Transcribed page contents:
____________________

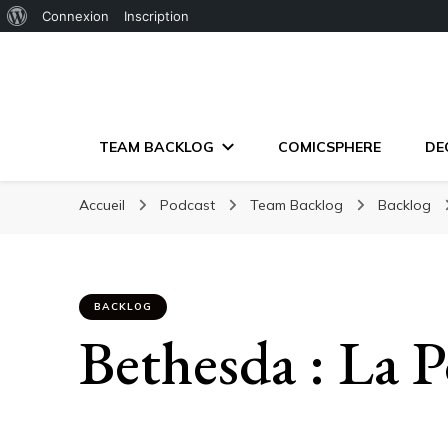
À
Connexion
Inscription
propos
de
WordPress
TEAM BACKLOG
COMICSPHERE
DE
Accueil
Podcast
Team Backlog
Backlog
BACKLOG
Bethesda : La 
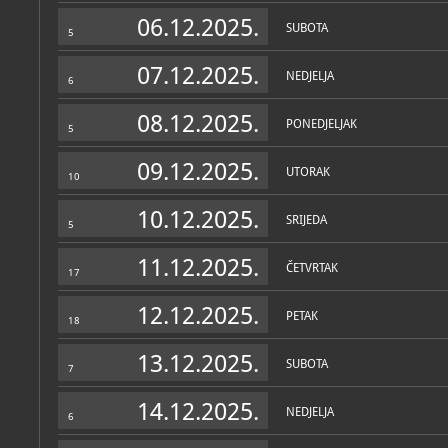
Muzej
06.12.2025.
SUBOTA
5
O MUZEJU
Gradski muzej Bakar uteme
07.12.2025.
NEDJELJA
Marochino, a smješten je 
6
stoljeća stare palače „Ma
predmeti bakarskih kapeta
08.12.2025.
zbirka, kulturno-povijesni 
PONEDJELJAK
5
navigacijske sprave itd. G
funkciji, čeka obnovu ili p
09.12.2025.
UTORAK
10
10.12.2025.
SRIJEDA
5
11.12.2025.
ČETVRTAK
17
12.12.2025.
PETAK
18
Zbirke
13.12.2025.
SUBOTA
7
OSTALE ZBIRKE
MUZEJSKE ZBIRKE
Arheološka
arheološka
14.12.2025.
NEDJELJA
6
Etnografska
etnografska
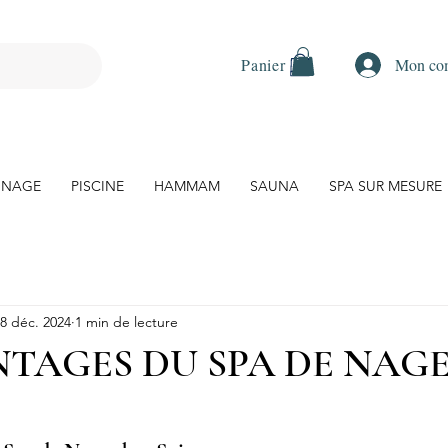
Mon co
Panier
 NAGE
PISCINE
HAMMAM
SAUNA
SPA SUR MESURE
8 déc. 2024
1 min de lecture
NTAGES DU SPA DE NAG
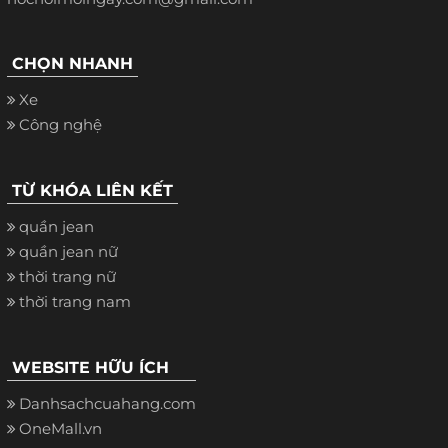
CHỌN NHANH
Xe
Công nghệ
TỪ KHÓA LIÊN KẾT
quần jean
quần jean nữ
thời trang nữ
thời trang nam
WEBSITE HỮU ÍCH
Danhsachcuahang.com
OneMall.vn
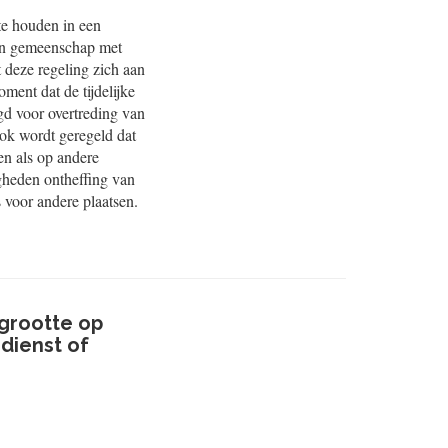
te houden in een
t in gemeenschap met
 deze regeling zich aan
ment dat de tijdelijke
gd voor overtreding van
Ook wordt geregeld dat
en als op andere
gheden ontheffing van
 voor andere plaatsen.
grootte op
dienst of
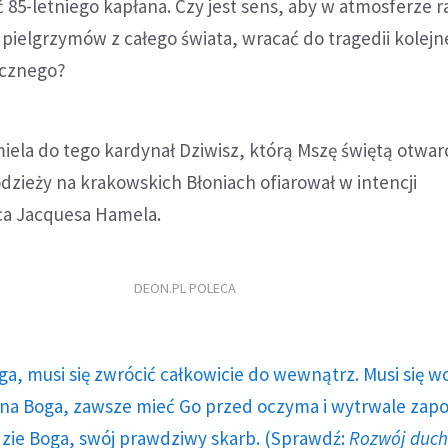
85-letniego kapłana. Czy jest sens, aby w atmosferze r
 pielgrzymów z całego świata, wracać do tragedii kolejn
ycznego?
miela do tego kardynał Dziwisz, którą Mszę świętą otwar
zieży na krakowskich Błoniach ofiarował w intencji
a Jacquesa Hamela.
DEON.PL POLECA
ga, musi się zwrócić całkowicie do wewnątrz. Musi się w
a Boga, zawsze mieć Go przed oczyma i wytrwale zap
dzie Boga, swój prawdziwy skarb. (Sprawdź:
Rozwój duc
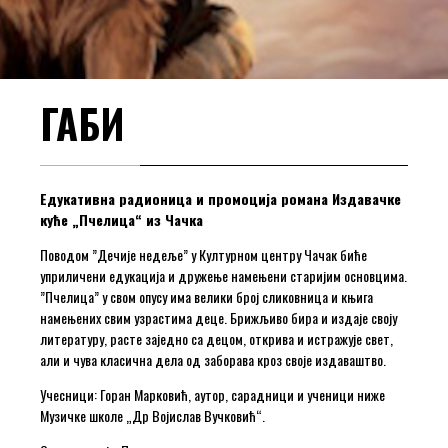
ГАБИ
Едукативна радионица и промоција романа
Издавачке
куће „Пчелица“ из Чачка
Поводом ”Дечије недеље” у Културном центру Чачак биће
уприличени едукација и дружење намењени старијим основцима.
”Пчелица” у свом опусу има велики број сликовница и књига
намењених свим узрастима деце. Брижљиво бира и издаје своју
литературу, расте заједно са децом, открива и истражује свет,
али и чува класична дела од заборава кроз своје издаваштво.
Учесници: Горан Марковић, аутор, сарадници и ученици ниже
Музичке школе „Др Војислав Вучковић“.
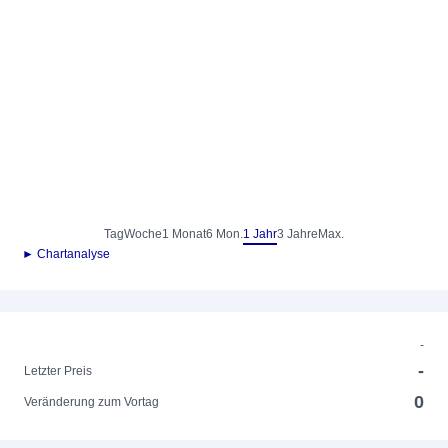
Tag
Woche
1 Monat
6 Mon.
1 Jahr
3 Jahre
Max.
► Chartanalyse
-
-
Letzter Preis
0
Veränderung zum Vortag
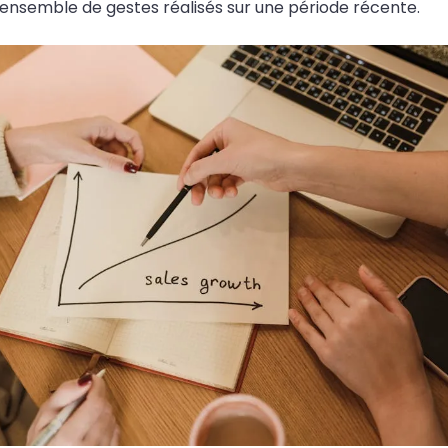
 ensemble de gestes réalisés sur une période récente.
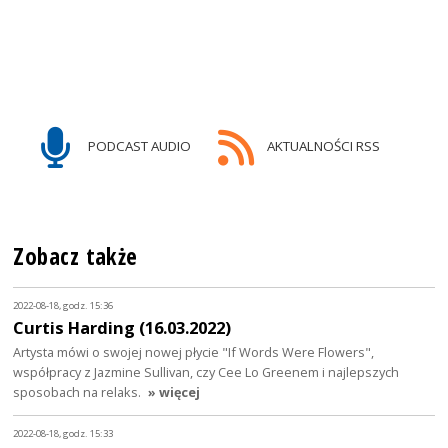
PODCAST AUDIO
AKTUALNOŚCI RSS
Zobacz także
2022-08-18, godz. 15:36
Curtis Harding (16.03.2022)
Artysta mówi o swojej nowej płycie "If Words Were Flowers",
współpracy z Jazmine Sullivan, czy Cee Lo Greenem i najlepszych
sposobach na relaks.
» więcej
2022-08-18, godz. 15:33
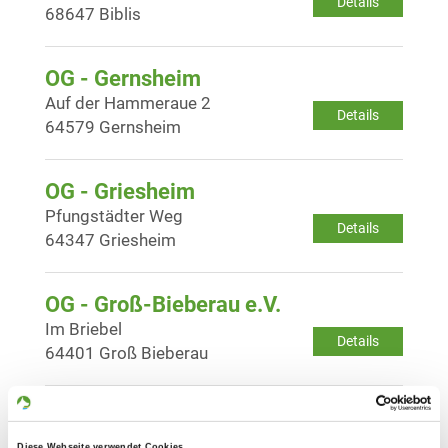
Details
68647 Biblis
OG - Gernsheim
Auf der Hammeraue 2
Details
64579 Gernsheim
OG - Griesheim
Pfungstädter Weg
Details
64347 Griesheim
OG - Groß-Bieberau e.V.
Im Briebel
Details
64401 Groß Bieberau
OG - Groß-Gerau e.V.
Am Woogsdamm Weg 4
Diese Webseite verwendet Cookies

____________________

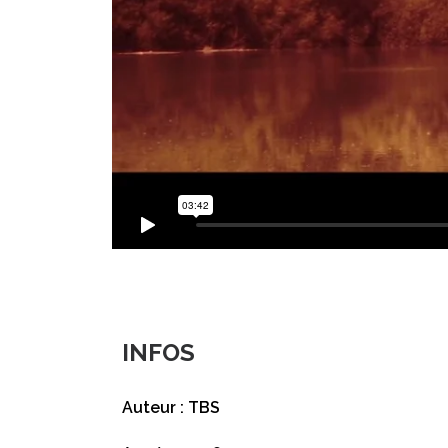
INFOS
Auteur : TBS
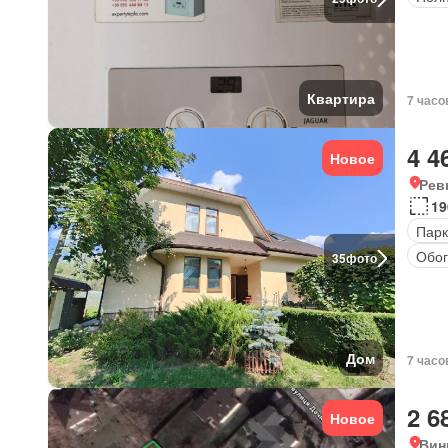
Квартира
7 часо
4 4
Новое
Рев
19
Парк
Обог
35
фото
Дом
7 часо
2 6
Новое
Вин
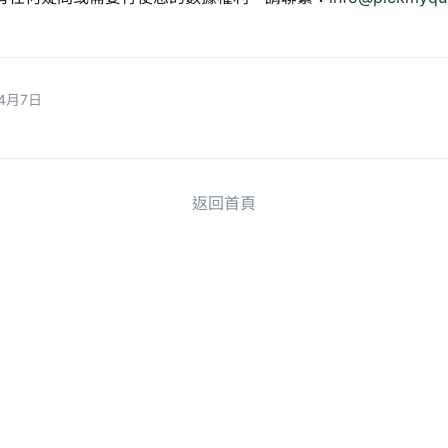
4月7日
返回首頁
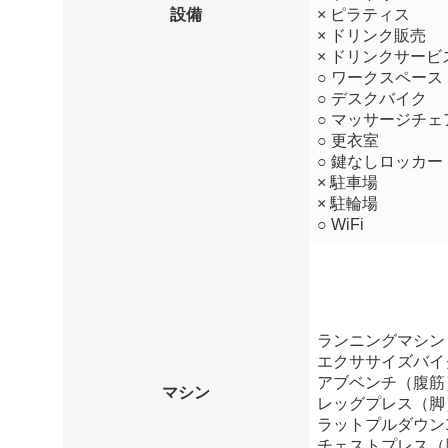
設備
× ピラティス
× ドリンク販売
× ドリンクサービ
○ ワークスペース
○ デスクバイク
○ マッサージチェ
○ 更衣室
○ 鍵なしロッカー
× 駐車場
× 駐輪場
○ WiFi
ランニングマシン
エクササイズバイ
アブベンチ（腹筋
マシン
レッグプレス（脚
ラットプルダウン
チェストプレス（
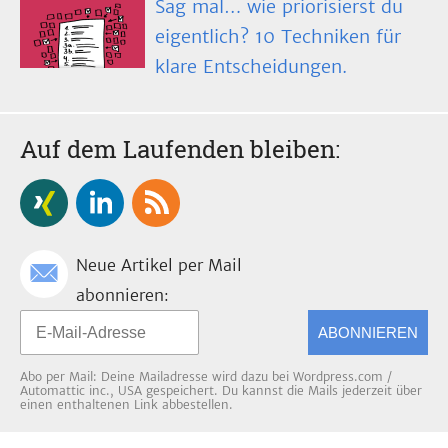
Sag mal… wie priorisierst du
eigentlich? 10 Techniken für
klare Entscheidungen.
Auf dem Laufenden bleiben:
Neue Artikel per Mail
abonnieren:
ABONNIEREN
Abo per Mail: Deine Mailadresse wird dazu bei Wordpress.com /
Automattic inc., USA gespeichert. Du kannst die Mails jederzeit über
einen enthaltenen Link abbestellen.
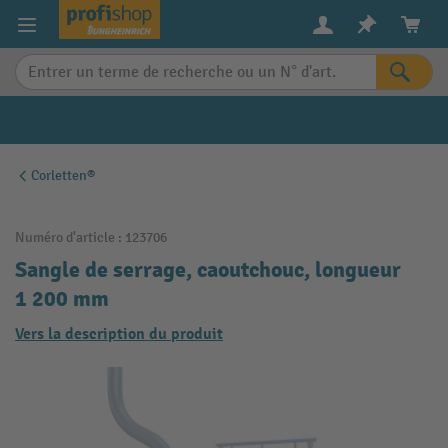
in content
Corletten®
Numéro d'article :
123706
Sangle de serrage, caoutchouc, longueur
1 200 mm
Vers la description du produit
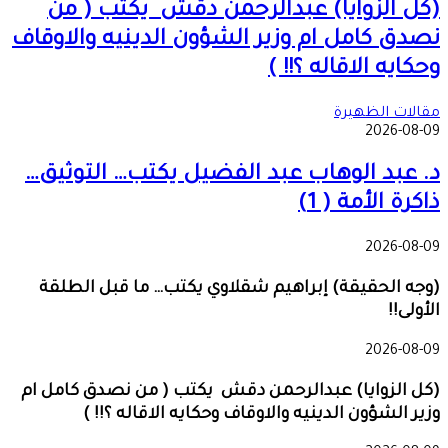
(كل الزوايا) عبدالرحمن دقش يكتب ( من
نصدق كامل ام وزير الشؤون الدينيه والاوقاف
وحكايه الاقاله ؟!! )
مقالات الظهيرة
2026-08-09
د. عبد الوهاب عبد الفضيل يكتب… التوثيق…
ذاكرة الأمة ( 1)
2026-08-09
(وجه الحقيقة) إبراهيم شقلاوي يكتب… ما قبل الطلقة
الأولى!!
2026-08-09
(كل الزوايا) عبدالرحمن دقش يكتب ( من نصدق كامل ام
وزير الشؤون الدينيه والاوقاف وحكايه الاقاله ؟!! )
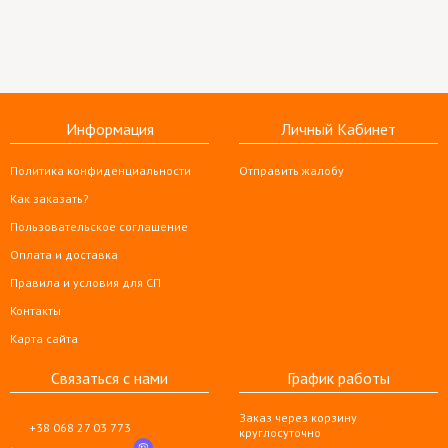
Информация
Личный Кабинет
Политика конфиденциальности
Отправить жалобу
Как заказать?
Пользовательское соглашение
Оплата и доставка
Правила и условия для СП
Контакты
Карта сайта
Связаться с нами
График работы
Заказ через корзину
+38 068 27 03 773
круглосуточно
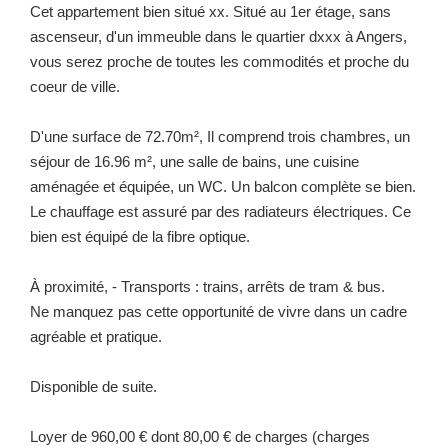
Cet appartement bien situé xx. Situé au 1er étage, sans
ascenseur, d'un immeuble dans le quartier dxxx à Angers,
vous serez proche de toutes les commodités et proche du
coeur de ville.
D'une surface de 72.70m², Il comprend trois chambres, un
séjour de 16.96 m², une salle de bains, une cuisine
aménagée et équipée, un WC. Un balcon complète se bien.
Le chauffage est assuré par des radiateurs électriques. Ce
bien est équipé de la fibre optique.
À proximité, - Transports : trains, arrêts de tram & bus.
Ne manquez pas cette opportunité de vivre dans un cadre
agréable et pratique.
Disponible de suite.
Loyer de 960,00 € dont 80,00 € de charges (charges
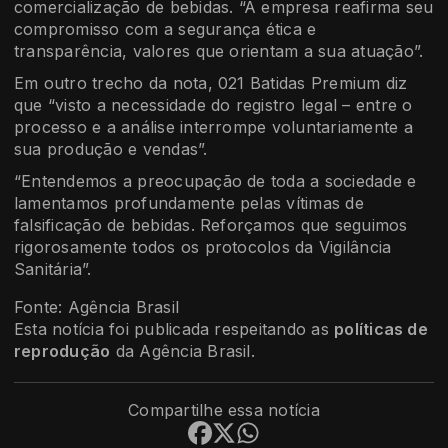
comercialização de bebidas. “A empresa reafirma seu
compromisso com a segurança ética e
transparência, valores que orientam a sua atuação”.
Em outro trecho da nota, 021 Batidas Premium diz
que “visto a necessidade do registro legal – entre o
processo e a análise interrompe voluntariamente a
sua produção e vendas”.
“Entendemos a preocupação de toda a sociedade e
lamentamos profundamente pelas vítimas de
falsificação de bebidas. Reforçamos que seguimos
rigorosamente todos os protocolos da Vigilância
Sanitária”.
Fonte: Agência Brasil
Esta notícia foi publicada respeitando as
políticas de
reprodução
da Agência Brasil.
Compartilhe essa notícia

____________________

REQUIREMENT -
Go through the entries and return each line where the word "الدينيه" appears.

OUTPUT FOR THIS TASK -
نصدق كامل ام وزير الشؤون الدينيه والاوقاف
وزير الشؤون الدينيه والاوقاف وحكايه الاقاله ؟!! )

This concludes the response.